La Commission des valeurs mobilières de l’Ontario résume son approche en matière de finance durable

Le 7 octobre 2024, la Commission des valeurs mobilières de l’Ontario (CVMO) a publié le document Insights on the OSC Staff’s Approach to Sustainable Finance (disponible en anglais seulement), dans lequel elle énonce ses objectifs et ses sphères d’activité en matière de finance durable. Cela comprend les travaux de réglementation, la surveillance de la conformité, la formation, la recherche, l’interaction avec les parties prenantes et le suivi des développements internationaux dans ce domaine.

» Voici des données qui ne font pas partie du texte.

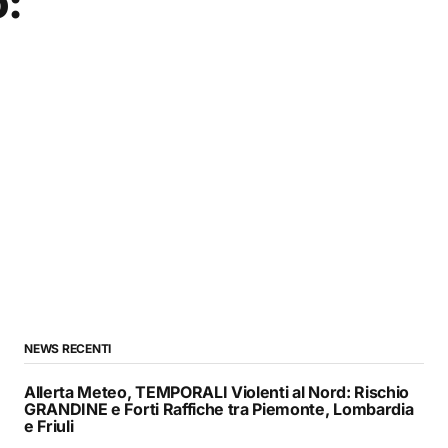
o:
NEWS RECENTI
Allerta Meteo, TEMPORALI Violenti al Nord: Rischio
GRANDINE e Forti Raffiche tra Piemonte, Lombardia
e Friuli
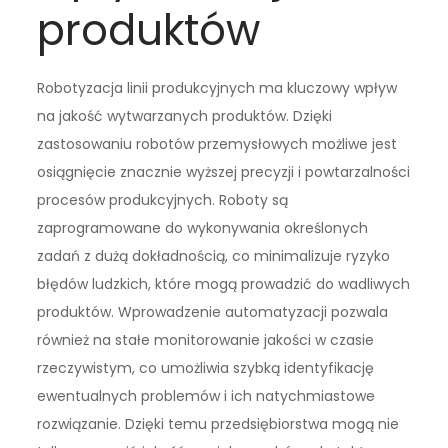
produktów
Robotyzacja linii produkcyjnych ma kluczowy wpływ
na jakość wytwarzanych produktów. Dzięki
zastosowaniu robotów przemysłowych możliwe jest
osiągnięcie znacznie wyższej precyzji i powtarzalności
procesów produkcyjnych. Roboty są
zaprogramowane do wykonywania określonych
zadań z dużą dokładnością, co minimalizuje ryzyko
błędów ludzkich, które mogą prowadzić do wadliwych
produktów. Wprowadzenie automatyzacji pozwala
również na stałe monitorowanie jakości w czasie
rzeczywistym, co umożliwia szybką identyfikację
ewentualnych problemów i ich natychmiastowe
rozwiązanie. Dzięki temu przedsiębiorstwa mogą nie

À l’heure actuelle, la CVMO semble adopter une approche plus souple en matière de finance durable que l’AMF. En effet, son cadre est moins précis et ne renferme pas d’échéancier de mise en œuvre.

Le fait que l’AMF ne partage pas le pouvoir de réglementation des institutions financières, contrairement aux autres organismes de réglementation provinciaux, pourrait expliquer pourquoi l’AMF peut imposer plus librement des obligations de déclaration distinctes aux institutions financières. Soulignons toutefois que la CVMO mentionne diverses initiatives qui seront menées à bien prochainement; nous pouvons donc nous attendre à d’autres développements en Ontario.

Le 9 octobre 2024, le gouvernement du Canada a publié un communiqué mentionnant son intention de modifier la Loi canadienne sur les sociétés par actions (LCSA) afin d’inclure des exigences de présentation d’informations liées au climat pour les grandes sociétés fermées constituées sous le régime de la LCSA. Un processus réglementaire sera lancé pour établir la substance de ces exigences. Consultez notre récente actualité juridique pour de plus amples renseignements à ce sujet.


Notes

2   Les risques physiques font référence aux conséquences directes découlant d’une augmentation de la fréquence, de l’imprévisibilité et de la sévérité d’événements climatiques extrêmes.

3   Les risques de transition sont générés par la transition vers une économie sobre en carbone. Cette transition peut entre autres se caractériser par de nouvelles politiques gouvernementales, par des changements touchant les décisions et comportements des divers acteurs concernés ou par l’arrivée de nouvelles technologies de substitution.